In this survey, the different forms of parallelism and concurrency involved in deep learning are described. The authors cover operator-level parallelism, network-level parallelism, and parallelism in model selection. In this review, I will focus on the network-level parallelism.
Types of network-level parallelism
The authors describe 3 types of parallelism: data parallelism, model parallelism and pipelining. Calling pipelining a form of parallelism is debatable, since of its inherently sequential nature.
It’s important to note that the term “model parallelism” is often used when in fact “layer pipelining” should be used. While in both cases, the network is partitioned across multiple devices, the two concepts are different. The first is parallel, the other is not.
This form of parallelism is very common because of its simplicity. It consists in replicating the network on all devices, and distributing the batch equally to feed the replicas. It is optimal when the ratio of activations size to weight size is high (i.e. the weights are relatively small).
Some claim that model parallelism consists in partitioning the network across multiple devices; this is incorrect. Model parallelism consists in executing multiple parallel branches of a network on multiple devices. Not all network or layer types can benefit from this form of parallelism: notably, most CNN architectures are considered incompatible.
However, there exist examples of CNNs containing multiple “towers”, where convolutional layers are executed in parallel, with reduced communication between the towers. AlexNet is a well known example:
One of the layers best suited to model parallelism is the fully connected or linear layer. Its weight matrix can be split along one dimension or the other, and the resulting submatrices define parallel branches to be executed on multiple devices.
When splitting the weight matrix along the output dimension, the layer in a) is parallelized as shown in b):
When splitting the weight matrix along the input dimension, it looks like this:
This form of parallelism is optimal when the ratio of ratio of activations size to weight size is low (i.e. the weights are relatively large).
Layer partitioning consists in placing a sequence of layers on multiple devices, to be executed as a pipeline.

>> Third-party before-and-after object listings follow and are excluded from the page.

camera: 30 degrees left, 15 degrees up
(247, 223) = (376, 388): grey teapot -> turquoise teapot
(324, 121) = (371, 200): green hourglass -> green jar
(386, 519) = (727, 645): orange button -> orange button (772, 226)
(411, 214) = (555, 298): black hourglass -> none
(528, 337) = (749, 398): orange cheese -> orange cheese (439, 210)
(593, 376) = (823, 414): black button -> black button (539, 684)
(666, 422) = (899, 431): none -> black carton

- If a device only computes one operation, weights can remain cached
- Allows to divide weight memory usage. (This is probably the only reason we should consider using layer partitioning.)
- Data input rate should match the pipeline execution rate
- Latency is proportional to the number of devices
Pipelining can involve the overlapping of some operations, like computing the forward pass of the current batch and the backward pass of the last batch at the same time. This is why it can sometimes be considered as a form of parallelism. This can be implemented at the framework level, so we probably shouldn’t care about this. This is described in the famous paper “One weird trick for parallelizing convolutional neural networks” (as well as the suggestion to use data parallelism for convolutions and network parallelism for FC layers).